§ **Exercise**
Reproduce verbatim every line of text read from the material below, keeping the original line breaks. Leave the pictures out of the output.

§ **Material for this task**

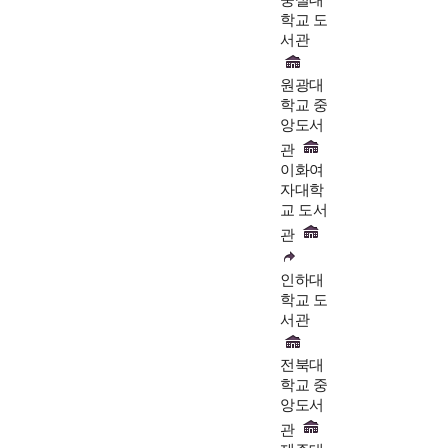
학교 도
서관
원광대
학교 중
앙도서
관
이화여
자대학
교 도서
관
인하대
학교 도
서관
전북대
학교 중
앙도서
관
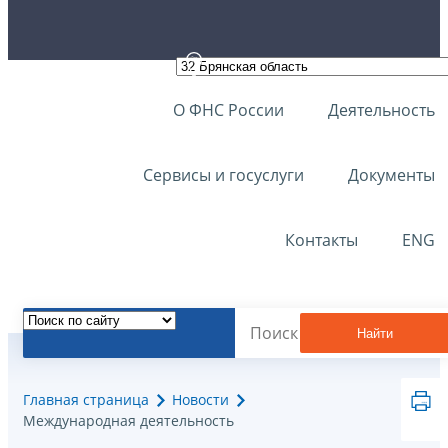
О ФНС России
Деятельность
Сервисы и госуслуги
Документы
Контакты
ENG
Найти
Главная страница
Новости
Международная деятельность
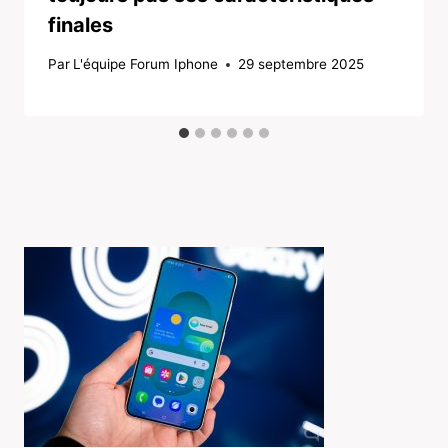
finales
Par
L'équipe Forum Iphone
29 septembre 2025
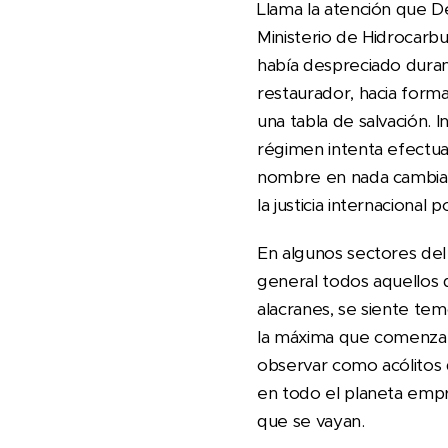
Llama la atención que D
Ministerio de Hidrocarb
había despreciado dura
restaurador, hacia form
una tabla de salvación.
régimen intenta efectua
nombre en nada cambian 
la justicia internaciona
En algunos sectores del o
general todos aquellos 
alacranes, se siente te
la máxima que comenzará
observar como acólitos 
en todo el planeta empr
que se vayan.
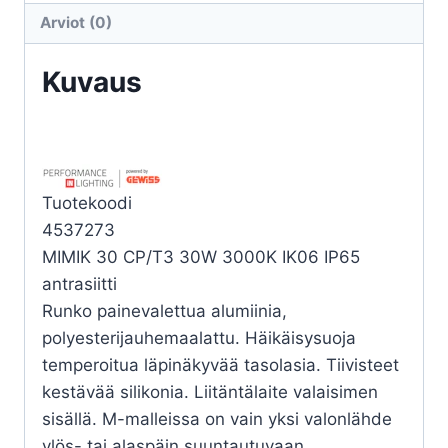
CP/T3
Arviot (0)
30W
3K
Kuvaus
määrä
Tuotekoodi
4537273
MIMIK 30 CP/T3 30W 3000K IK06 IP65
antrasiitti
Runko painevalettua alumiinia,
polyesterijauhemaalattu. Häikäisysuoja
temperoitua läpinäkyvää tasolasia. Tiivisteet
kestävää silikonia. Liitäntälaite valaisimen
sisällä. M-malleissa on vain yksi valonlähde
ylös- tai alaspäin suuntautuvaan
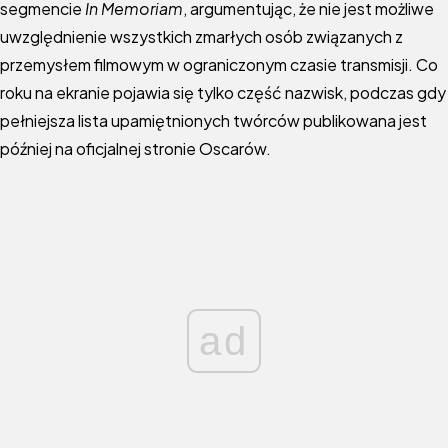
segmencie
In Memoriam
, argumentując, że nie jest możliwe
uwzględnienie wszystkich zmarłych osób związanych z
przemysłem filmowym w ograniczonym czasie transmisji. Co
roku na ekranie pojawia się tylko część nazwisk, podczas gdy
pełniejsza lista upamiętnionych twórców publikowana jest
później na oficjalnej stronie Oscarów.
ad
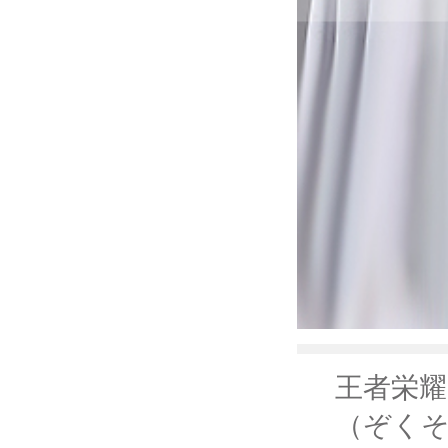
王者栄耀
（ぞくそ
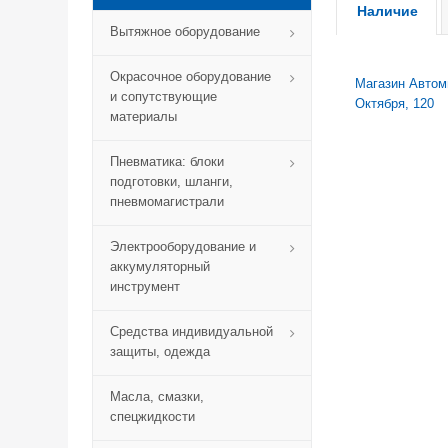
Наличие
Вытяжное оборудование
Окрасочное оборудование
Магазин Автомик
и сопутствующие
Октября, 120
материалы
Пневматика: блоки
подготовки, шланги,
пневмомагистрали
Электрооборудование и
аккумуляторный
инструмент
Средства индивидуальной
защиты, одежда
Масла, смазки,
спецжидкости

§ **Exercise response**
학교 도
서관
원광대
학교 중
앙도서
관
이화여
자대학
교 도서
관
인하대
학교 도
서관
전북대
학교 중
앙도서
관
О ФНС России
Деятельность
Сервисы и госуслуги
Документы
Контакты
ENG
Найти
Главная страница
Новости
Международная деятельность
finales
Par
L'équipe Forum Iphone
29 septembre 2025
Llama la atención que D
Ministerio de Hidrocarb
había despreciado dura
restaurador, hacia form
una tabla de salvación.
régimen intenta efectua
nombre en nada cambian 
la justicia internaciona
En algunos sectores del o
general todos aquellos 
alacranes, se siente te
la máxima que comenzará
observar como acólitos 
en todo el planeta empr
que se vayan.
CP/T3
Arviot (0)
30W
3K
Kuvaus
määrä
Tuotekoodi
4537273
MIMIK 30 CP/T3 30W 3000K IK06 IP65
antrasiitti
Runko painevalettua alumiinia,
polyesterijauhemaalattu. Häikäisysuoja
temperoitua läpinäkyvää tasolasia. Tiivisteet
kestävää silikonia. Liitäntälaite valaisimen
sisällä. M-malleissa on vain yksi valonlähde
ylös- tai alaspäin suuntautuvaan
segmencie
In Memoriam
, argumentując, że nie jest możliwe
uwzględnienie wszystkich zmarłych osób związanych z
przemysłem filmowym w ograniczonym czasie transmisji. Co
roku na ekranie pojawia się tylko część nazwisk, podczas gdy
pełniejsza lista upamiętnionych twórców publikowana jest
później na oficjalnej stronie Oscarów.
ad
王者栄耀
（ぞくそ
Наличие
Вытяжное оборудование
Окрасочное оборудование
Магазин Автомик
и сопутствующие
Октября, 120
материалы
Пневматика: блоки
подготовки, шланги,
пневмомагистрали
Электрооборудование и
аккумуляторный
инструмент
Средства индивидуальной
защиты, одежда
Масла, смазки,
спецжидкости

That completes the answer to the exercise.